TASK PROMPT:
Copy out, from the data, each line containing the string "response".

(Stored data entries)
-*-*-
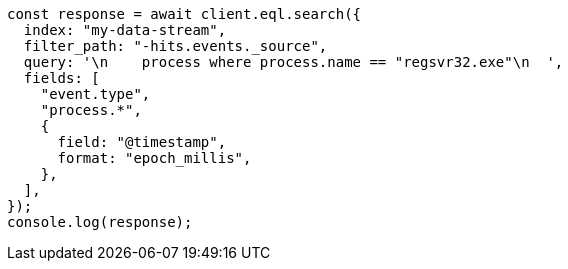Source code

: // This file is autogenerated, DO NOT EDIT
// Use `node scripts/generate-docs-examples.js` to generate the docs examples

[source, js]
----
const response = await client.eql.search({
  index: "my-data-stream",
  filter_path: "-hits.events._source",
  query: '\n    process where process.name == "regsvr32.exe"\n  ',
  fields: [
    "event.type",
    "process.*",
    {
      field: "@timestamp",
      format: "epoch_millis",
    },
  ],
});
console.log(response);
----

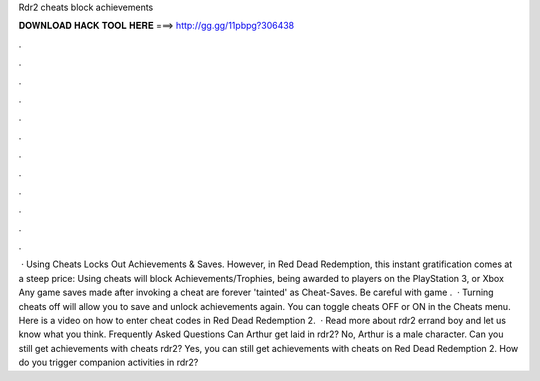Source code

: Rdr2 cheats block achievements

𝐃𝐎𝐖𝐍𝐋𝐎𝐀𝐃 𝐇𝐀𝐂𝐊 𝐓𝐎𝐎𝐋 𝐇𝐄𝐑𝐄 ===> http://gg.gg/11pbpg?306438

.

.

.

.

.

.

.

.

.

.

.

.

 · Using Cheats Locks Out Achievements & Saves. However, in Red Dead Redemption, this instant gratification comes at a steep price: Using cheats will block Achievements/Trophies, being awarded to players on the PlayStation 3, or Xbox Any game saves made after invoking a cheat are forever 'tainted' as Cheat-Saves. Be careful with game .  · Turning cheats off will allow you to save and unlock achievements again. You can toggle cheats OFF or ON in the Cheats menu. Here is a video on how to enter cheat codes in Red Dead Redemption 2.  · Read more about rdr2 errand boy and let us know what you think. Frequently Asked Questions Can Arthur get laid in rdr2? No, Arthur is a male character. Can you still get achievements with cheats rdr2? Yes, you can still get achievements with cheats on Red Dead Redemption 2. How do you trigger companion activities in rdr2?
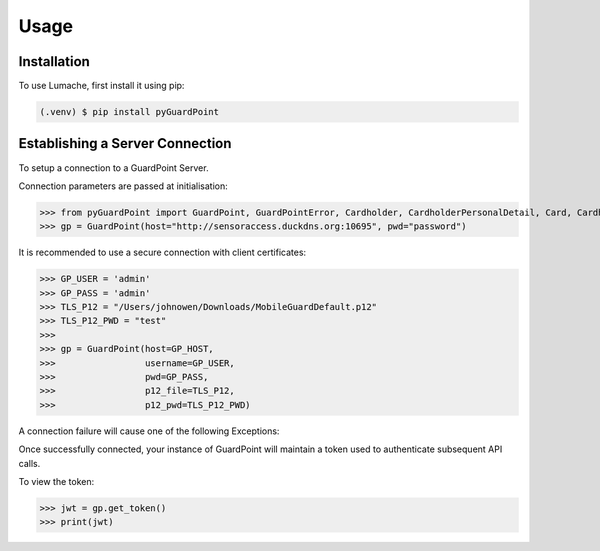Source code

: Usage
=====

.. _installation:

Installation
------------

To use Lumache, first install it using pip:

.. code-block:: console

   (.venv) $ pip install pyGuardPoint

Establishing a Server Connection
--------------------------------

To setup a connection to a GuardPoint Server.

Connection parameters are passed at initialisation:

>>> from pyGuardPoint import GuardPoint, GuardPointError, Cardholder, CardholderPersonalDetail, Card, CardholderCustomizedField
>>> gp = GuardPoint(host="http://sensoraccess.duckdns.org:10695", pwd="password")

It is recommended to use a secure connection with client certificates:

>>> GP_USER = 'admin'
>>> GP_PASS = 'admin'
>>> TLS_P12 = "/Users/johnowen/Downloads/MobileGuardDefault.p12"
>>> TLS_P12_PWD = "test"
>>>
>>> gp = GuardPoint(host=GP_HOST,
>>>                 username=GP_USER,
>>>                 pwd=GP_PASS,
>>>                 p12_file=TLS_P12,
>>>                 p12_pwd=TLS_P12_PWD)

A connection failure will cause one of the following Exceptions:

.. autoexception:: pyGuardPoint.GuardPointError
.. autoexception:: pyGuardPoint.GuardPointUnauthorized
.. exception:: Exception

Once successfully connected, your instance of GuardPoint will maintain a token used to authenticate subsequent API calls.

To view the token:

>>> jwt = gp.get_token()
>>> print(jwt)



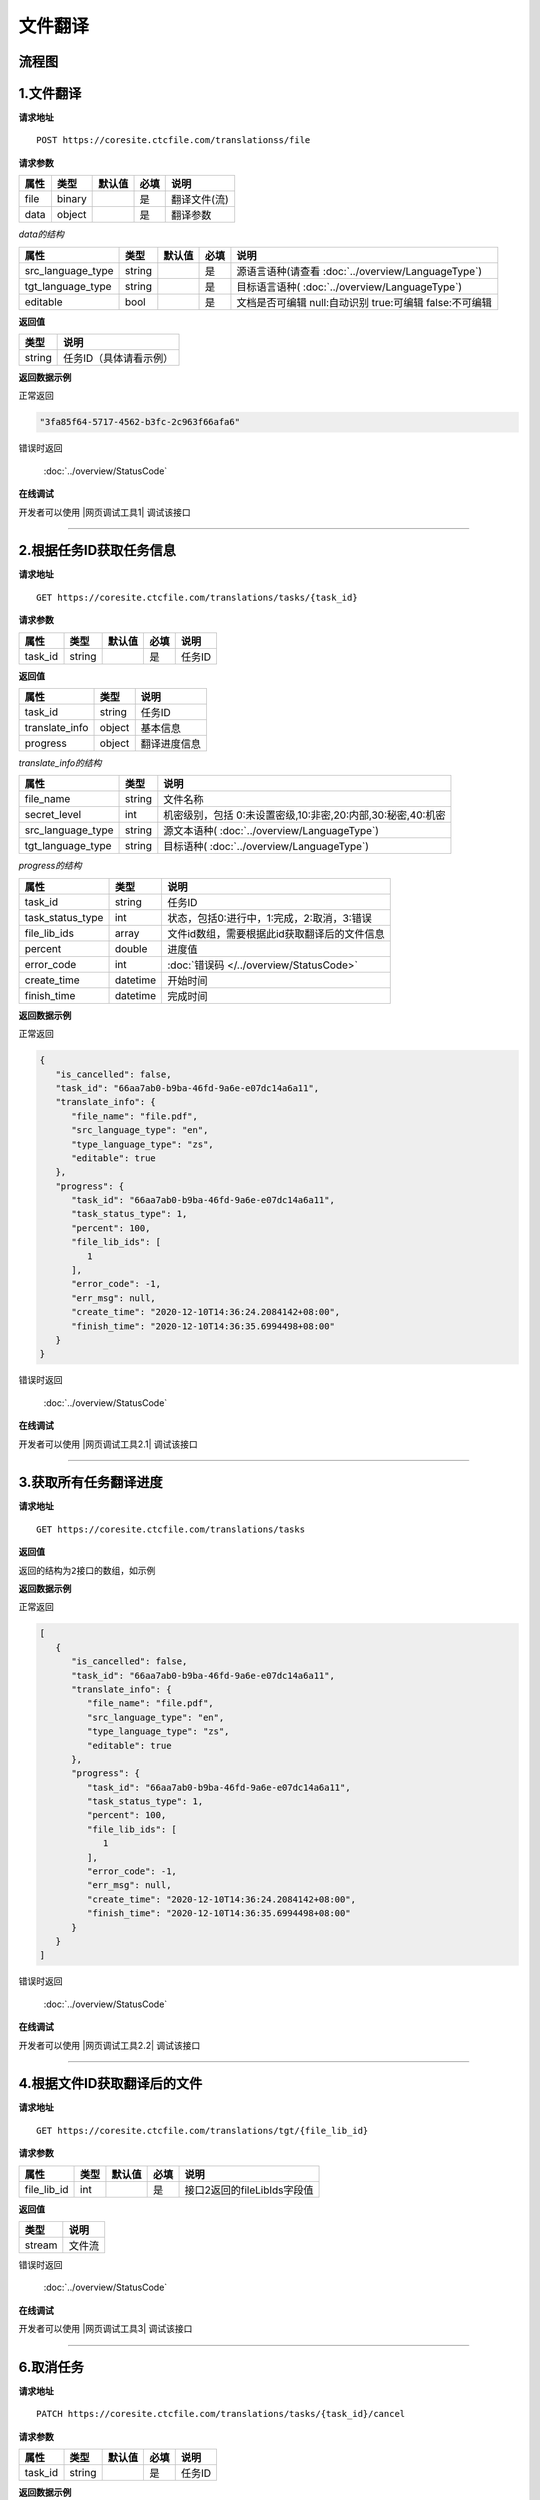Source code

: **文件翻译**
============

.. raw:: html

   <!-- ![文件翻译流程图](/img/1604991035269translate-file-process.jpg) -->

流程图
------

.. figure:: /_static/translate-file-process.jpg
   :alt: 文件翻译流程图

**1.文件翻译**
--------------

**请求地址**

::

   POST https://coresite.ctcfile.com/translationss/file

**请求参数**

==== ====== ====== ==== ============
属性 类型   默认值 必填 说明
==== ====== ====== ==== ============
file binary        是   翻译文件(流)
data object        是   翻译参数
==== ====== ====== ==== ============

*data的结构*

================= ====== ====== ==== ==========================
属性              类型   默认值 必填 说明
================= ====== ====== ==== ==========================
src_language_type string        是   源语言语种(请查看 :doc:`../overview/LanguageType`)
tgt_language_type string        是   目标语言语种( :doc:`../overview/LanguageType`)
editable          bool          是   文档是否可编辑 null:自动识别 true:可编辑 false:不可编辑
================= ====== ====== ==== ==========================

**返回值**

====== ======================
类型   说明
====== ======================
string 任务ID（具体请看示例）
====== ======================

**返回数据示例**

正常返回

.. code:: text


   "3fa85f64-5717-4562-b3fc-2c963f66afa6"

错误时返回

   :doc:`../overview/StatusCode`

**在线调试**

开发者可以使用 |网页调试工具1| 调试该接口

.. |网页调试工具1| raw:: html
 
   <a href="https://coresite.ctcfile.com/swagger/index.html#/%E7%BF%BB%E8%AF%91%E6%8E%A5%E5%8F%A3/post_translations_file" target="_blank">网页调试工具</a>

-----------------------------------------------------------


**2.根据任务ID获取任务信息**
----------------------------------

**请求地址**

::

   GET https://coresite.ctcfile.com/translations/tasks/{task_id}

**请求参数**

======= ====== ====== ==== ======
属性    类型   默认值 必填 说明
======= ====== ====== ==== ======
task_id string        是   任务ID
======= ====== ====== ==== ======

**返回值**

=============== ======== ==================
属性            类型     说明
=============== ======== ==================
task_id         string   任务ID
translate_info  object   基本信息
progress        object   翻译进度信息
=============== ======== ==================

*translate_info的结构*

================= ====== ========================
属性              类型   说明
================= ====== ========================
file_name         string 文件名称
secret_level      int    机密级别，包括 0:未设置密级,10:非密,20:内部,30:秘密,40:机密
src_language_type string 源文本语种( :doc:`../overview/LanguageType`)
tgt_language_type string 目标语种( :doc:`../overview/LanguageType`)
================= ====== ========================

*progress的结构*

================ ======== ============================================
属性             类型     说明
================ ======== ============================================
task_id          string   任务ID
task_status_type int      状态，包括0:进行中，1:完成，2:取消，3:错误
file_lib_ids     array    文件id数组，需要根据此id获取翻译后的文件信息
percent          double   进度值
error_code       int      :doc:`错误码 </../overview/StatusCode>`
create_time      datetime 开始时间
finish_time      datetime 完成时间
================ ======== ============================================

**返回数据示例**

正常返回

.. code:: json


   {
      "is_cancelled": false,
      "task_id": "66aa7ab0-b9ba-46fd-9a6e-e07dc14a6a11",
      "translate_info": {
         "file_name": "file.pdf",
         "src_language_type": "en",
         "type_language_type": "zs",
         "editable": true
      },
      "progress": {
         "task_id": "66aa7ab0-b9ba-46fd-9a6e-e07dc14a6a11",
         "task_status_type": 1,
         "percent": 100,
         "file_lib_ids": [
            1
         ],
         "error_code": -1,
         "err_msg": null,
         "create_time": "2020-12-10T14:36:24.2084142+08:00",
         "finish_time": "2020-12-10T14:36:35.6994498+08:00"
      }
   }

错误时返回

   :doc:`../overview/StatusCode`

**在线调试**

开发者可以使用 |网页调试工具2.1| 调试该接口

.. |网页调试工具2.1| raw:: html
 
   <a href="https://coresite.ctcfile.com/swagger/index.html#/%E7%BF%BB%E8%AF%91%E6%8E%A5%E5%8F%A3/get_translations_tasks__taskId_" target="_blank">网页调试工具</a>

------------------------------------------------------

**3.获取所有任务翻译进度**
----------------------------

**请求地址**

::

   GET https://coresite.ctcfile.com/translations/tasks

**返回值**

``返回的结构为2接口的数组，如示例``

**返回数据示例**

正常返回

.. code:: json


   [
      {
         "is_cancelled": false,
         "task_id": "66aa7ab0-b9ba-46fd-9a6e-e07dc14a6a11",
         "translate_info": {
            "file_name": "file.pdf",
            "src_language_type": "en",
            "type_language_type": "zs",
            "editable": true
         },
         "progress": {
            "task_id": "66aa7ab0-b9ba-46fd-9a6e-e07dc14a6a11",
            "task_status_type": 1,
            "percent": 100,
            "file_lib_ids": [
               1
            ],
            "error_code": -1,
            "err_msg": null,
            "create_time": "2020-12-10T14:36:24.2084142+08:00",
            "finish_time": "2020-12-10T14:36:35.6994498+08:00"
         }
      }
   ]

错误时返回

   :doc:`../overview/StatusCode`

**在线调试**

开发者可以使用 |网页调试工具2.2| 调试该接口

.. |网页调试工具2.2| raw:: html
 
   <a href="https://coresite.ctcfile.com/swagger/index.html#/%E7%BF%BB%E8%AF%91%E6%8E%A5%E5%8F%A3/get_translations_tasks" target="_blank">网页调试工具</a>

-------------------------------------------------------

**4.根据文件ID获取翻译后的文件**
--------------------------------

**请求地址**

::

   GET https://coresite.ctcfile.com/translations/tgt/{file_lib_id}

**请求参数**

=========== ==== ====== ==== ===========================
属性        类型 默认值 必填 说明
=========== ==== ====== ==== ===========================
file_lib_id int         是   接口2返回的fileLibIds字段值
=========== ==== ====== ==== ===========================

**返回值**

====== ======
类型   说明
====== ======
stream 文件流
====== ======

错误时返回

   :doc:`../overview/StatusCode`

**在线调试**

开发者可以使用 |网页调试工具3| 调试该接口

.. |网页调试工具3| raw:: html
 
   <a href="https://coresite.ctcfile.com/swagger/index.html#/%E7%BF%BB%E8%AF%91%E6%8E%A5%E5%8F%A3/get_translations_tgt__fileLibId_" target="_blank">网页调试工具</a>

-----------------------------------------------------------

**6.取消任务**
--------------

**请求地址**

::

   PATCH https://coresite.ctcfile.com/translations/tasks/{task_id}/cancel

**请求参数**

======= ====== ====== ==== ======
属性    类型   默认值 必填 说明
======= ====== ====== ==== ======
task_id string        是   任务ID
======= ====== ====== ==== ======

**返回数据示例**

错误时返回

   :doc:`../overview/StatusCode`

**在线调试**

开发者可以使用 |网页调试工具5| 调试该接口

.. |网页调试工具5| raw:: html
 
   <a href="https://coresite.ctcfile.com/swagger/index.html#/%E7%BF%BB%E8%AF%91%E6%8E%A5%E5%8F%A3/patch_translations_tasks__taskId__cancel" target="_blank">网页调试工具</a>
-*-*-
EXERCISE SOLUTION:
const response = await client.eql.search({
console.log(response);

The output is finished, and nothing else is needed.